Il a repris l'affaire familiale en gardant en tête ce qu'avait commencé son père: élever les huîtres plates et les huîtres creuses en respectant une certaine éthique. 

La technique d’ostréiculture ancestrale que pratique Yvonnick est plus contraignante que celle du parc à huîtres classique mais ses résultats la justifient largement. Les huîtres sont semées sur toute la zone de culture dont il dispose, répartie entre Arradon et l’île d’Arz.

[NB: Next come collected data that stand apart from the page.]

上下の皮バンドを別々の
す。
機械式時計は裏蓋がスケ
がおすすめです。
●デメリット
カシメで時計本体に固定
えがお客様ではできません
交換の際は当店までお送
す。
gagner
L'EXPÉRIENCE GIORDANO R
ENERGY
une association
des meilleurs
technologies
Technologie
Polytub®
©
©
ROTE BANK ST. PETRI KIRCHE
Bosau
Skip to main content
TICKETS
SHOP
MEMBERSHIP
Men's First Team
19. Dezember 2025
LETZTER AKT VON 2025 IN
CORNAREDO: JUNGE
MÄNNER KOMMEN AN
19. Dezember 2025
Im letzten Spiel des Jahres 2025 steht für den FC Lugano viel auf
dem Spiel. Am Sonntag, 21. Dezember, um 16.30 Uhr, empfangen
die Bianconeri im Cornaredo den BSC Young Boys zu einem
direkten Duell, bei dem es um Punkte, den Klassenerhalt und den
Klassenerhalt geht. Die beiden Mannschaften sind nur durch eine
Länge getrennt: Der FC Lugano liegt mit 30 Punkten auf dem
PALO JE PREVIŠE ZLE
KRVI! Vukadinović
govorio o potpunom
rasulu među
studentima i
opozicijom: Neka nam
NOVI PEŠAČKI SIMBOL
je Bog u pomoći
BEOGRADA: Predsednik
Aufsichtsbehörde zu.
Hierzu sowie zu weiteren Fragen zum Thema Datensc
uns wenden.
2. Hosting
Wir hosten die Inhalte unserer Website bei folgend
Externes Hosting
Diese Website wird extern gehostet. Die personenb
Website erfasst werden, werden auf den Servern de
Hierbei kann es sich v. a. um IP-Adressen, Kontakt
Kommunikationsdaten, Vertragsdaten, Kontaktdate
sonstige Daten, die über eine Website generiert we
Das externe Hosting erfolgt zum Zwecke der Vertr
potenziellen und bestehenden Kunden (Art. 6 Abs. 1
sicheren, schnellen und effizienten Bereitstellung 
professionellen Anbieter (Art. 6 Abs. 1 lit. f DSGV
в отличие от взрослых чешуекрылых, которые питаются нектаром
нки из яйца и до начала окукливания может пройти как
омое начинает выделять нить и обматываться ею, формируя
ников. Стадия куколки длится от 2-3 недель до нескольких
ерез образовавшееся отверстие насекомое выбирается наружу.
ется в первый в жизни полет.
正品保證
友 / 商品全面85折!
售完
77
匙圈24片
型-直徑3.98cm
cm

Je dis souvent que l’on a plein d’incertitudes dans ce métier parce que l’on travaille avec la nature, le froid, les tempêtes. Mais l'huître c'est du vivant, c'est une remise en question perpétuelle.

Yvonnick Jegat

La part du colibri 

Yvonnick raconte l'arrivée de l'huitre creuse dans le Golfe du Morbihan. "Jusqu'à la fin des années 70, il n'était pas possible d'élever ni de stocker des huîtres creuses ici, c'était interdit par l'administration. L’huître creuse filtre 6 fois de plus qu’une huître plate. L’administration avait peur qu’en intégrant l’huître creuse, il n’y ait plus assez de nourriture pour l’huître plate et qu’elle disparaisse.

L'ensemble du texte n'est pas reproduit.